* **Excerpt provided**:
++++++++
C++ ABI compatibility.

There’s a lot of discussion among people involved in the C++ standard committee over the need to introduce ABI breaking changes. There are proposals for introducing epochs, apparently following the rusty language. There’s some that think that we don’t really have too much of an ABI stability to begin with (i’m on this camp, for instance).

This article is a mind dump on this subject and an idea that I have on how we can solve this and other problems.

What is ABI?

This article objective is not to define what is and what isn’t an ABI. I don’t think I even have the expertise to go into the ABI with too much details. To read this article, all you need to know is that ABI define how each part of a program will interact with each other.

Among other things the ABI answer the following questions:

How does one function responds to another?
What does each bit of memory represents?
Where are the parts of a certain structure?
What is inside each type?
How can one part of the program find another part it needs?

Many of those are defined by the target processor architecture, given that C++ targets to have the best performance possible. But some other things might be implementation details of a C++ tool chain or be heavily influenced by the wording on the standard.

The actual ABI expert, Titus Winters, said on this cppcast episode, that ABI is like a network protocol. While most of the network protocols that we use do have versioning embedded into them, the ABI does not have one. The reason for that is simply that you cannot make every function to negotiate a common ABI before call, as this would simply be too expensive. But there’s nothing stopping the compilers (and or linkers) from doing such negotiations.

Why ABI is a problem?

The standard does not mention ABIs, as it is based on an abstract idealized machine that doesn’t really exists. And yet many (some?) proposals stop on its track for introducing ABI incompatibilities with older versions. Some changes to the language or implementation could force some of the types to become incompatible with previous versions.
++++++++
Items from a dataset
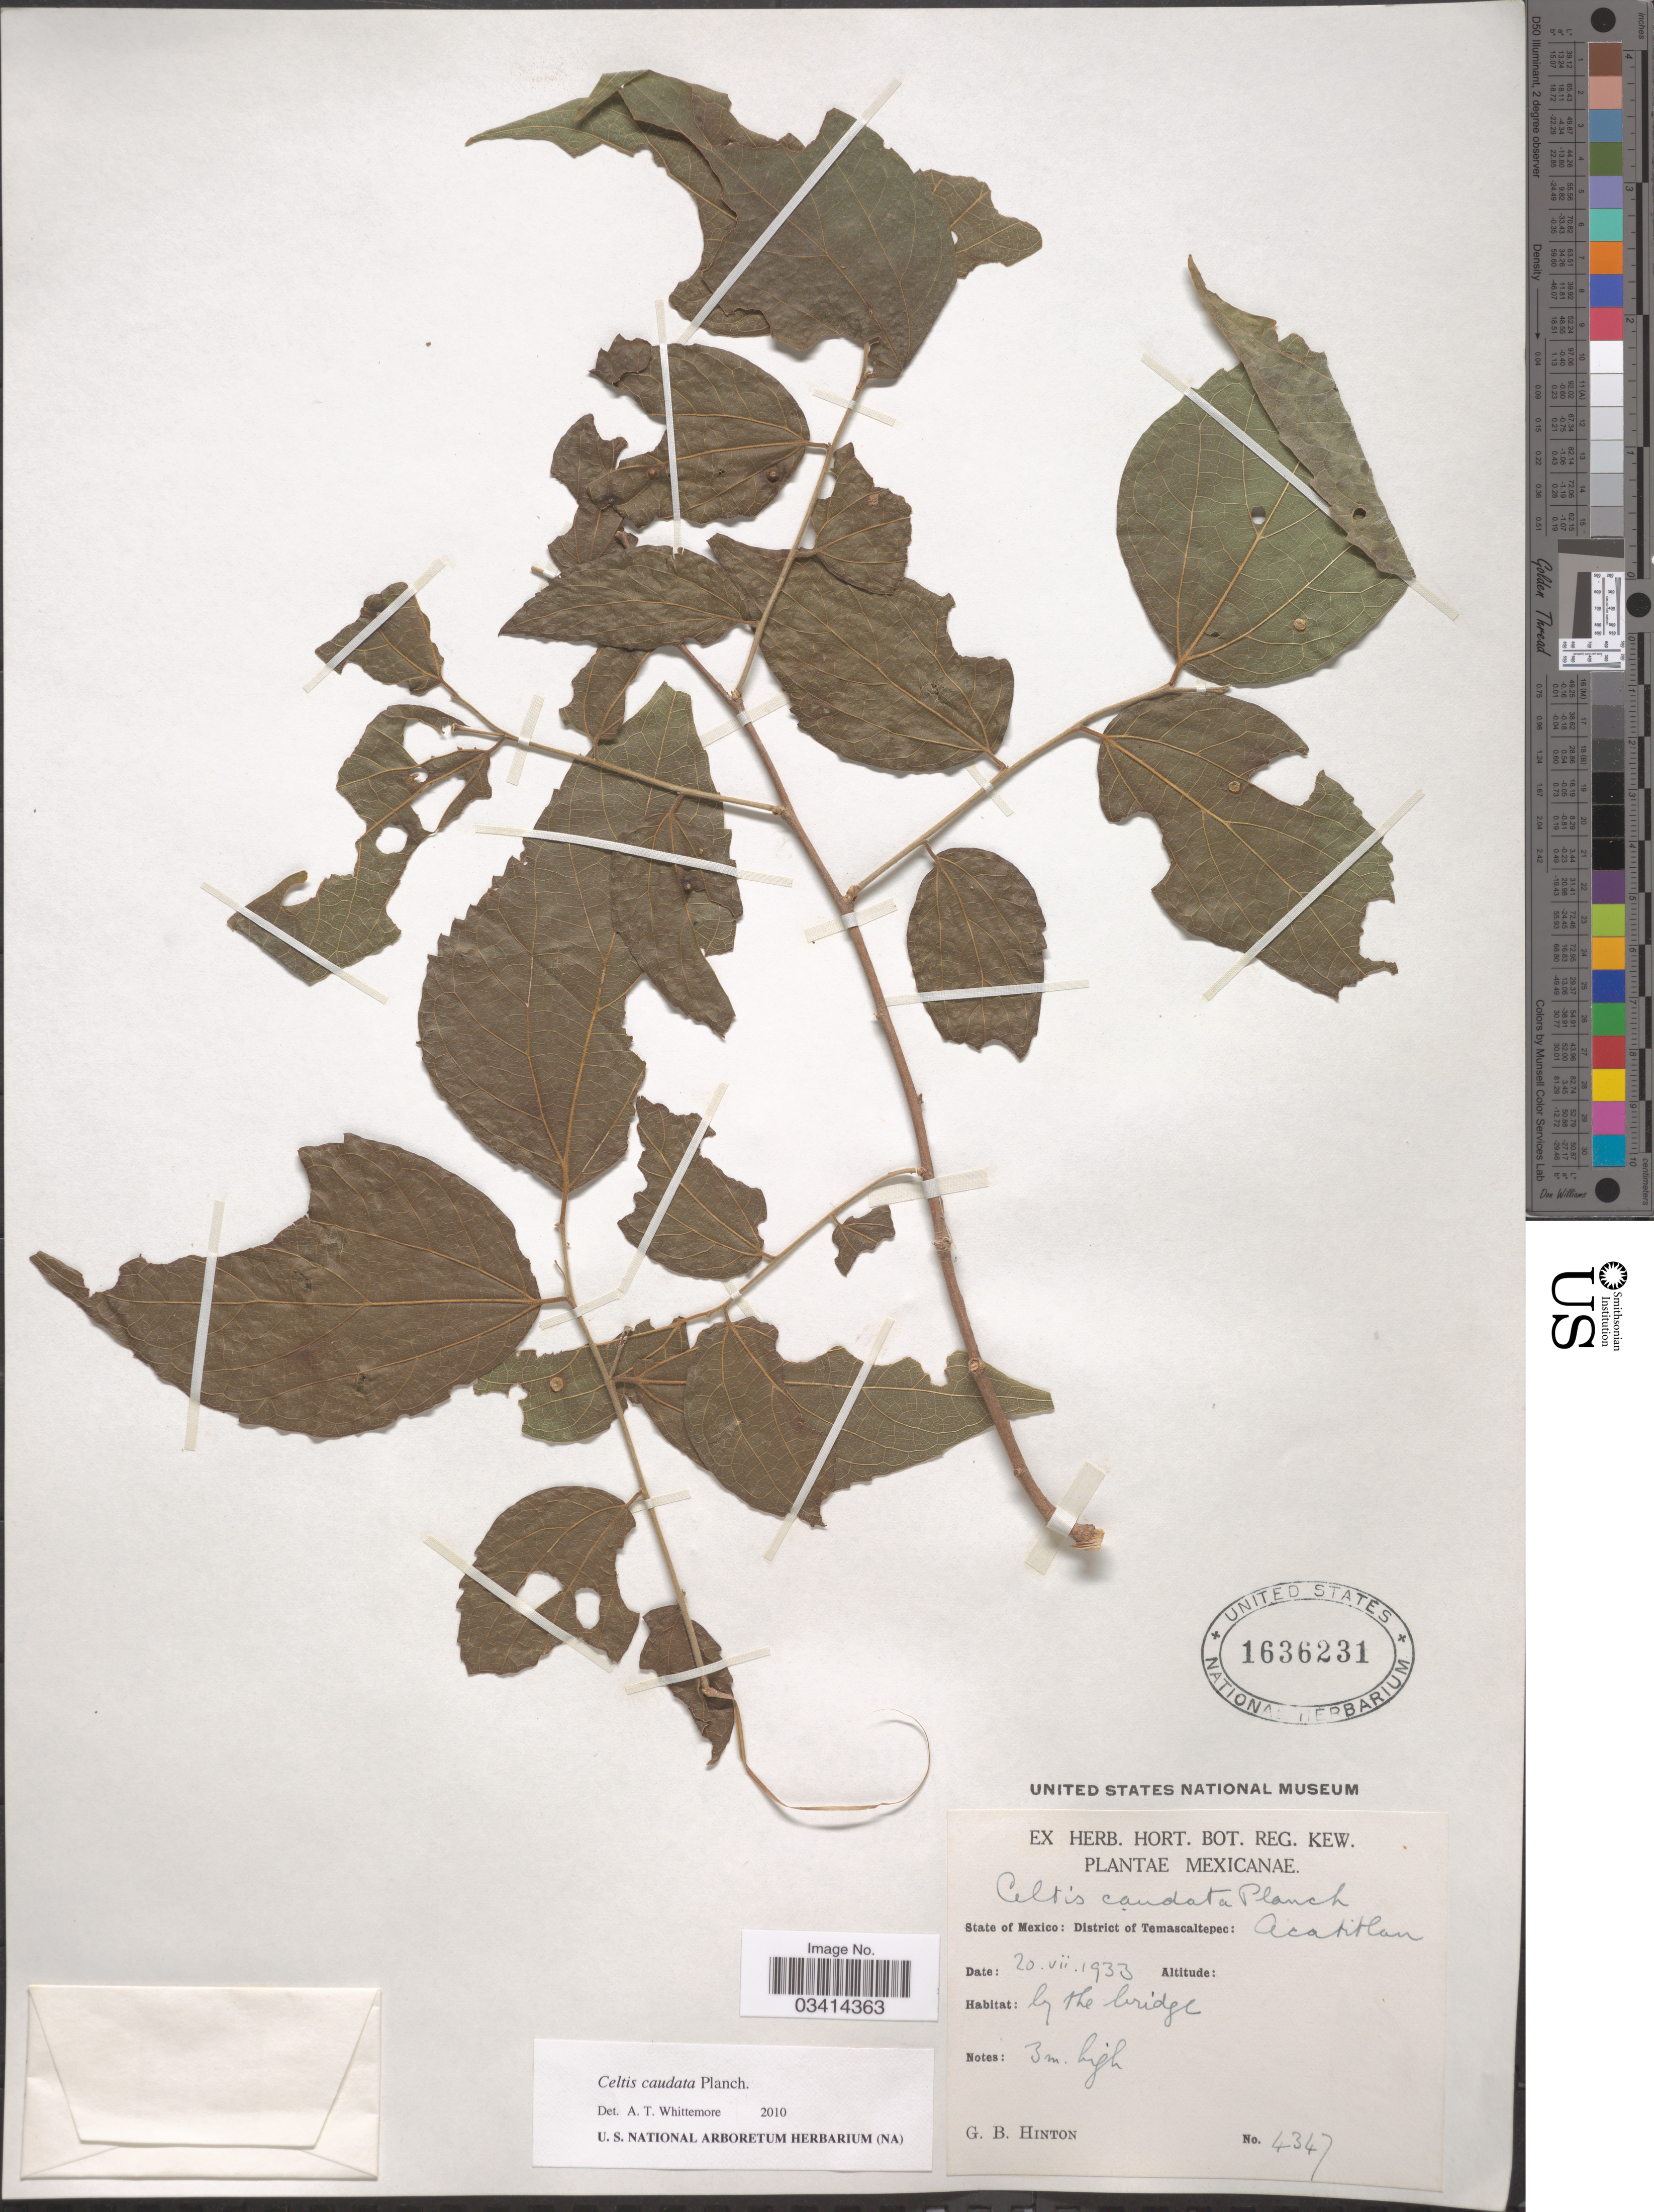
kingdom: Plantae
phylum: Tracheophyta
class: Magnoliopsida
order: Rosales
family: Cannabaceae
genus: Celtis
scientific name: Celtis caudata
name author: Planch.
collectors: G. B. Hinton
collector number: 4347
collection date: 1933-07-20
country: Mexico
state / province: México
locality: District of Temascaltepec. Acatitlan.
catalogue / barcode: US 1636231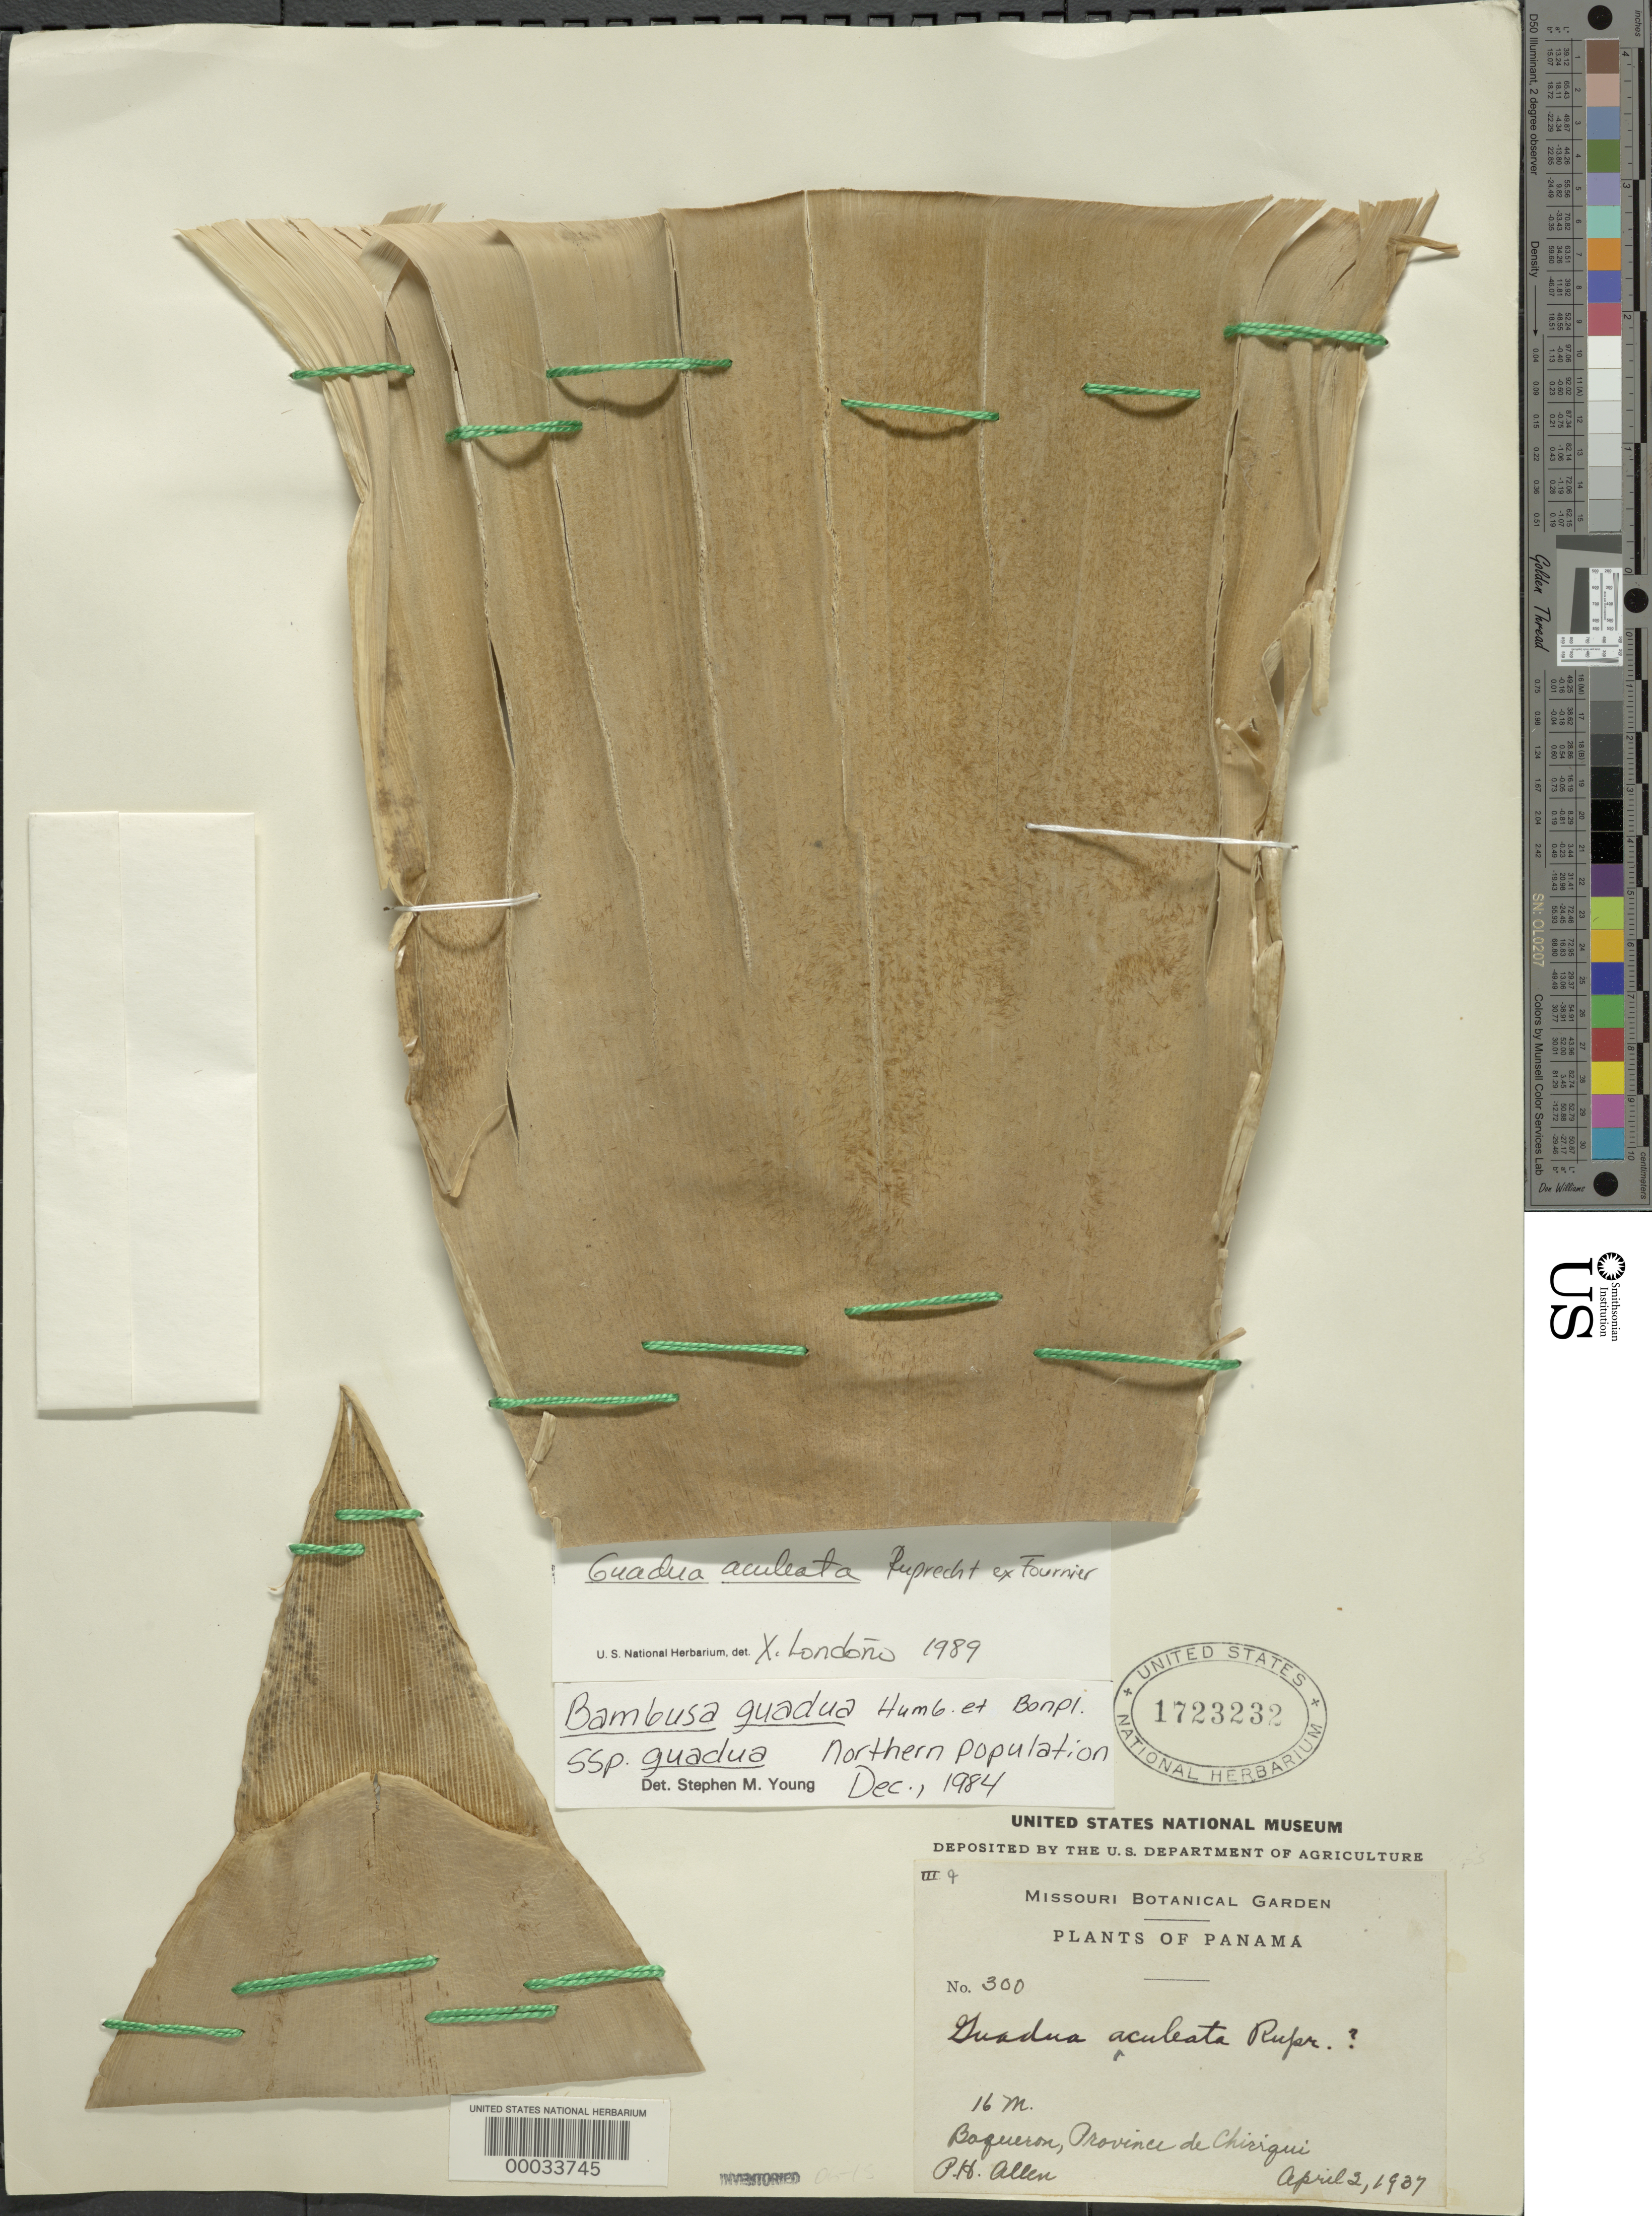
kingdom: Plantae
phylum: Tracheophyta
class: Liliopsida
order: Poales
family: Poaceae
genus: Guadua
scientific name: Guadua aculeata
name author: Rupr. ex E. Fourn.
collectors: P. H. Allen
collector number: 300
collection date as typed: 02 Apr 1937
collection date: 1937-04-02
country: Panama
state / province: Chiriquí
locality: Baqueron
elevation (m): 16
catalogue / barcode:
++++++++
* **Problems to solve**:
1 > Answer these questions using the article on C++ ABI compatibility.
(a) According to the opening paragraph, what are there proposals for introducing?
(b) Who does the article call "The actual ABI expert"?
(c) According to the section "Why ABI is a problem?", what is the standard based on?
2 > Continue the article on C++ ABI compatibility from the point where it stops.
The items have no role in this work.

* **Results by task**:
1 >
(a) Epochs.
(b) Titus Winters.
(c) An abstract idealized machine that doesn't really exist.

2 >
When dealing at the ABI level of interoperability, even minute changes to the ABI minutia may become incompatible. Keep in mind that those changes might not even show up in actual code, they are just a side effect of how the compiler translate the code. This means that people need to recompile their code to use an updated ABI.

C++ implementors would rather no force people to recompile all of their code again. There are good reasons to make sure people can still run older code that was generater with older versions of the compiler and linkers.

Some proprietary libraries are distributed in binary and cannot be recompiled.
Original source code not even exists anymore as companies close, loose their data or employees retire.
Original code is no longer compilable with modern versions of the compiler.

So this problem is really about being able to link code that was produced with older and potentially incompatible version of the compiler. And since this is C++ after all, being able to run that code with the smallest performance impact possible.

linking external code

So the impact of the ABI is about linking code, specifically external code. The standard is somewhat silent on linking it’s index, shows a single instance of "link", and that refers to file-system links.

But even if I could not fine a direct mention to the linking action in the standard, this is implied in many places. The very next item on the index is "http://eel.is/c++draft/generalindex#:linkage[linkage]", and this is term that is relevant for this discussion. The usual form of communicating to the compiler that a symbol is not defined here is to specify is as an "external linkage".

Another common term used in the standard that imply a linking stage is "translation unit". So in most (if not all) of the C++ implementations we have a compilation, or translation, stage followed by a linking stage.

ABI and external linkage

The problem is that traditionally the linker is a generic tool, it doesn’t know anything about C++ or even in what language the bits were written.

Fun fact the linker calls the section that holds executable bits as text. All the actual text and other initialized data goes into a .data, a confusing nomenclature in my opinion.

Each part that has to be linked together is a symbol. Each symbol has a name and a content and perhaps some other meta data associated. All the objects, variables, and functions that your program have will become more or less one of those symbols.

But in order to be most efficient as possible the compiler will emit the least possible number of symbols and metadata. This means that many things work implicitly by conventions, the ABI conventions. Data layout, paddings and even naming are expected to align exactly right for a linked library to work as expected.

Suppose that your code import a function with external linkage. The compiler, lacking any other information, assumes that this function follows the same ABI conventions. So when your code needs to call that function, the compiler uses its current ABI convention to invoke it.

Later the linker, that is completely unaware of how the language works, will simply finish connect the two pieces, blindly. If the imported function was generated with some other conventions, in most cases, the process will simply work only to fail later at runtime.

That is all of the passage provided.